-- START Materials provided --

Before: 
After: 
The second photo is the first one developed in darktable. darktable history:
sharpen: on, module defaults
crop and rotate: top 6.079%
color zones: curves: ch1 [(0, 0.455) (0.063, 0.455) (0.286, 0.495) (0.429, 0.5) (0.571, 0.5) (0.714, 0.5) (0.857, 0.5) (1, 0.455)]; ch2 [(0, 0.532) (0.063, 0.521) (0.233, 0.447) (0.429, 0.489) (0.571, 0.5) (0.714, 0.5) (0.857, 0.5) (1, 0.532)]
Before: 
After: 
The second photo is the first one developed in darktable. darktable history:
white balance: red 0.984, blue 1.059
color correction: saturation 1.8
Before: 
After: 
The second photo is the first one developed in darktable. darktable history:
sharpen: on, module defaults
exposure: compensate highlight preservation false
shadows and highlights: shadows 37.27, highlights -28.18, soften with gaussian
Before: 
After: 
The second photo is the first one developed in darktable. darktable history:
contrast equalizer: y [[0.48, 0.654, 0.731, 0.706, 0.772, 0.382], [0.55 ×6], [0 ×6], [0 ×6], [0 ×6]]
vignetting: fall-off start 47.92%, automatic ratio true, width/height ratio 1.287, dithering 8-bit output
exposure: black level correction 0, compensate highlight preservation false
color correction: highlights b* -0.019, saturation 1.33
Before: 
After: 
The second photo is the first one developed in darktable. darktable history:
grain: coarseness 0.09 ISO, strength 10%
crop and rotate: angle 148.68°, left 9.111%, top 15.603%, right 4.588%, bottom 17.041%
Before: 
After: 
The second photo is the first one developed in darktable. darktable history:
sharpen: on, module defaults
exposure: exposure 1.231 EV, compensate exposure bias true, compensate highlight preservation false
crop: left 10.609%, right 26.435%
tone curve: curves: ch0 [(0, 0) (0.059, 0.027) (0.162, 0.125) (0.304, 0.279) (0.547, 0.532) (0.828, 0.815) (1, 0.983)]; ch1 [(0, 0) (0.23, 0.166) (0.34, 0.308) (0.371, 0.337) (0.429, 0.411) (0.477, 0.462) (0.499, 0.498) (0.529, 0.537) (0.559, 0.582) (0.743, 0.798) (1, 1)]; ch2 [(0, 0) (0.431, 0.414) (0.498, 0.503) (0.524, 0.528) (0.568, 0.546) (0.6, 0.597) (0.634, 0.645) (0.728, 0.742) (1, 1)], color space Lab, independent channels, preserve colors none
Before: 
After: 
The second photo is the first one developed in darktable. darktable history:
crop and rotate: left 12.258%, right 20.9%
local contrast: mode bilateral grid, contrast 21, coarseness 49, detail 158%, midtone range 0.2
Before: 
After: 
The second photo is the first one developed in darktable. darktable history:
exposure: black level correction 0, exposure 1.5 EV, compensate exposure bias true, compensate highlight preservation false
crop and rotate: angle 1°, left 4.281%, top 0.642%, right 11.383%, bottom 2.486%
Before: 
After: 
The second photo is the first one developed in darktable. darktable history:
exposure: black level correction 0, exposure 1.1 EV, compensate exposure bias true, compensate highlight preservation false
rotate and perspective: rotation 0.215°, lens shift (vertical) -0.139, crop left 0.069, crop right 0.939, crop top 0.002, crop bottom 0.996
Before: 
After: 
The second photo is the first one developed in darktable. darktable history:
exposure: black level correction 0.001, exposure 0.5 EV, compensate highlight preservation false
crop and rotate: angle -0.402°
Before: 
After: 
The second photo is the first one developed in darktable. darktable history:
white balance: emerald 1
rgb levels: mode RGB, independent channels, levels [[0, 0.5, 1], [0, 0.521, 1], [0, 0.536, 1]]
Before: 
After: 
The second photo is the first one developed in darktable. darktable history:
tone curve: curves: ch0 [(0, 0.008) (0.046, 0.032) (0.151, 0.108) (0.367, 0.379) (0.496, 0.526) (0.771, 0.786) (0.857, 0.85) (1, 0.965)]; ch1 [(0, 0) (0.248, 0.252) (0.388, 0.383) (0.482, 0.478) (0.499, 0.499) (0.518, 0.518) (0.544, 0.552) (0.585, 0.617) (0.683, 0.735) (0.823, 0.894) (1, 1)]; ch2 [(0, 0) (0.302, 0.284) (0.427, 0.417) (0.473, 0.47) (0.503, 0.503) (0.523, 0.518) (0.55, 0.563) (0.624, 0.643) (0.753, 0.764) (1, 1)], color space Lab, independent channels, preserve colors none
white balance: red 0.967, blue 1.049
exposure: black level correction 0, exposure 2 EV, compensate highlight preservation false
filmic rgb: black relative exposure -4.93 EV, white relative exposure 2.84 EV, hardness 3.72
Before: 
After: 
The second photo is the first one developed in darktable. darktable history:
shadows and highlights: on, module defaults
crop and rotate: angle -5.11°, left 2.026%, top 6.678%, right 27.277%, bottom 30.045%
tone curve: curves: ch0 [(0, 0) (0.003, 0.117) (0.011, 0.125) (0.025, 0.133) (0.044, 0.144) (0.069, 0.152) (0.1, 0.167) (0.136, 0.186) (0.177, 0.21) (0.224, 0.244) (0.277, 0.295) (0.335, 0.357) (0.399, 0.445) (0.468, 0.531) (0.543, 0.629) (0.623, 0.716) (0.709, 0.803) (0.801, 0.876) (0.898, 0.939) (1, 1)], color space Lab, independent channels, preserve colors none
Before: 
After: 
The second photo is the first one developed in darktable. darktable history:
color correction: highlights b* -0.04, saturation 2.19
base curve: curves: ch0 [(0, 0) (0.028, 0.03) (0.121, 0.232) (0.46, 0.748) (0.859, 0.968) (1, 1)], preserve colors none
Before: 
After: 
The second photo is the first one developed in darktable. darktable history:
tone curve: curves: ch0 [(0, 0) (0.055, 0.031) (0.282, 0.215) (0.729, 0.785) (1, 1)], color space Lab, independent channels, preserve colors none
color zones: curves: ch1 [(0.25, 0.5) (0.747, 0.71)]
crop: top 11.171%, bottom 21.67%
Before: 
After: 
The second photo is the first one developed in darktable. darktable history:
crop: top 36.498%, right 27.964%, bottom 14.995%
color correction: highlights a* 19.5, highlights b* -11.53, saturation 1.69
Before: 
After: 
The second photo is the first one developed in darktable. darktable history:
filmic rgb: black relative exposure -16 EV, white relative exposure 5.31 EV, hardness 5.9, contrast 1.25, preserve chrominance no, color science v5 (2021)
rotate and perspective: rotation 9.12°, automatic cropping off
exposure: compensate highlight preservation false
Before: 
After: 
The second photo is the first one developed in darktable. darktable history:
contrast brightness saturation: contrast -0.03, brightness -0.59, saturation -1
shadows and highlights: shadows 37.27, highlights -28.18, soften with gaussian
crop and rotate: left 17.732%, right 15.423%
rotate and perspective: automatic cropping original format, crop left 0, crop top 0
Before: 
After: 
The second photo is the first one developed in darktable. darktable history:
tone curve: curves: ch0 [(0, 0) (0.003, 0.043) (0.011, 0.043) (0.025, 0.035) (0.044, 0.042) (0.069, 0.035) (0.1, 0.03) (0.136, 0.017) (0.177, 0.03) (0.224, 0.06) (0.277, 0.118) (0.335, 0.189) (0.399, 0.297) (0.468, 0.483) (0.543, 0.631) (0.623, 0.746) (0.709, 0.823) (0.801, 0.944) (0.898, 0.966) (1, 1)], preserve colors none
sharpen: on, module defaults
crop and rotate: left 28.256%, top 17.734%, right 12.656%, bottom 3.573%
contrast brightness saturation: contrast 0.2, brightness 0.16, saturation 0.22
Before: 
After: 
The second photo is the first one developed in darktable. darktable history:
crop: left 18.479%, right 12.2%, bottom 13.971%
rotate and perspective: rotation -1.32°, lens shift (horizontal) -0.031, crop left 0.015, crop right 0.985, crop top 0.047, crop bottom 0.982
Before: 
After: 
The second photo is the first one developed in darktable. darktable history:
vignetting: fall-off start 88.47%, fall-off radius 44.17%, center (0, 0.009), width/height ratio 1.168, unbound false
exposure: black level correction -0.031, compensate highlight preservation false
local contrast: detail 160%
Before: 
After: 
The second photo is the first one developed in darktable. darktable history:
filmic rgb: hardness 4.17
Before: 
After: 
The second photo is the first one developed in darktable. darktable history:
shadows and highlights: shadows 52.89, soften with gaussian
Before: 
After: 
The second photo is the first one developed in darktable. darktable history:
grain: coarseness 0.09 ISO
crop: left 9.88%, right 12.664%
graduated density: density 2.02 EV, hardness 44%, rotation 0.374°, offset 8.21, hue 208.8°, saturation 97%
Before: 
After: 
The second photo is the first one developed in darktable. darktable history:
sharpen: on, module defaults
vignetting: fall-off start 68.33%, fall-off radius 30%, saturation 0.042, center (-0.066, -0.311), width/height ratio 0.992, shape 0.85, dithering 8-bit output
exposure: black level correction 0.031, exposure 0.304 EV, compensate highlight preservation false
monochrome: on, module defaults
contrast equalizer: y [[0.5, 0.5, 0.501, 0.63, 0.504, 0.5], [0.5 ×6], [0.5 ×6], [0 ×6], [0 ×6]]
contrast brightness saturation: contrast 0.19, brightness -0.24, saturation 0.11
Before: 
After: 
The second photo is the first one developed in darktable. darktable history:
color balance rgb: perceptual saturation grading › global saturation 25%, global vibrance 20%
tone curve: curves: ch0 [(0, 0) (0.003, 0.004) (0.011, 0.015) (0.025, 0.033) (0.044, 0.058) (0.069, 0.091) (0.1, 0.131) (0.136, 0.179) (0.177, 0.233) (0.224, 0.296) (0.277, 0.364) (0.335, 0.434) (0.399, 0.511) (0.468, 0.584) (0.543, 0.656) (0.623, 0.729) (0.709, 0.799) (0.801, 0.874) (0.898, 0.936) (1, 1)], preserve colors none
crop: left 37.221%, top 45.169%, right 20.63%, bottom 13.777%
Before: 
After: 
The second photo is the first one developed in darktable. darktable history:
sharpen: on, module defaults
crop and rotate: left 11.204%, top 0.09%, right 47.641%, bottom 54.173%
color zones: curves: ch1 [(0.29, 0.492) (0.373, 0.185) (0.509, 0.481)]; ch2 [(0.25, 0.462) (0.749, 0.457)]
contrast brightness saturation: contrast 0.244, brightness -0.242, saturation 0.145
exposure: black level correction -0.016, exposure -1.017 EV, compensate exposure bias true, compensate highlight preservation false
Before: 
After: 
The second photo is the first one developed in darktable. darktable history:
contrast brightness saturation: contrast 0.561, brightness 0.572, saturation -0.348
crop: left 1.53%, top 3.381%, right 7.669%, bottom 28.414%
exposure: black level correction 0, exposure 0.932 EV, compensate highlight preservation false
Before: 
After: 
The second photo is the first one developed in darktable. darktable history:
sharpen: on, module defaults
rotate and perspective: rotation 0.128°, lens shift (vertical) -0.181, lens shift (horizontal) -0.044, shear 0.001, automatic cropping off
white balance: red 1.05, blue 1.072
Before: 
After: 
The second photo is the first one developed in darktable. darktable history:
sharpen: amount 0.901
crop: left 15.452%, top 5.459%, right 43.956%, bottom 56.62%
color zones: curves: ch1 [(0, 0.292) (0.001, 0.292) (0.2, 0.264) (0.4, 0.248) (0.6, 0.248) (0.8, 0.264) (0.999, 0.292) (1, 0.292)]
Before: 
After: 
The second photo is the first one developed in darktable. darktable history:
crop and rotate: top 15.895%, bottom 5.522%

-- END Materials provided --

Directive: Output the data verbatim, starting at the beginning and ending at the line containing "crop and rotate: angle 148.68°, left".

Completed task:
Before: 
After: 
The second photo is the first one developed in darktable. darktable history:
sharpen: on, module defaults
crop and rotate: top 6.079%
color zones: curves: ch1 [(0, 0.455) (0.063, 0.455) (0.286, 0.495) (0.429, 0.5) (0.571, 0.5) (0.714, 0.5) (0.857, 0.5) (1, 0.455)]; ch2 [(0, 0.532) (0.063, 0.521) (0.233, 0.447) (0.429, 0.489) (0.571, 0.5) (0.714, 0.5) (0.857, 0.5) (1, 0.532)]
Before: 
After: 
The second photo is the first one developed in darktable. darktable history:
white balance: red 0.984, blue 1.059
color correction: saturation 1.8
Before: 
After: 
The second photo is the first one developed in darktable. darktable history:
sharpen: on, module defaults
exposure: compensate highlight preservation false
shadows and highlights: shadows 37.27, highlights -28.18, soften with gaussian
Before: 
After: 
The second photo is the first one developed in darktable. darktable history:
contrast equalizer: y [[0.48, 0.654, 0.731, 0.706, 0.772, 0.382], [0.55 ×6], [0 ×6], [0 ×6], [0 ×6]]
vignetting: fall-off start 47.92%, automatic ratio true, width/height ratio 1.287, dithering 8-bit output
exposure: black level correction 0, compensate highlight preservation false
color correction: highlights b* -0.019, saturation 1.33
Before: 
After: 
The second photo is the first one developed in darktable. darktable history:
grain: coarseness 0.09 ISO, strength 10%
crop and rotate: angle 148.68°, left 9.111%, top 15.603%, right 4.588%, bottom 17.041%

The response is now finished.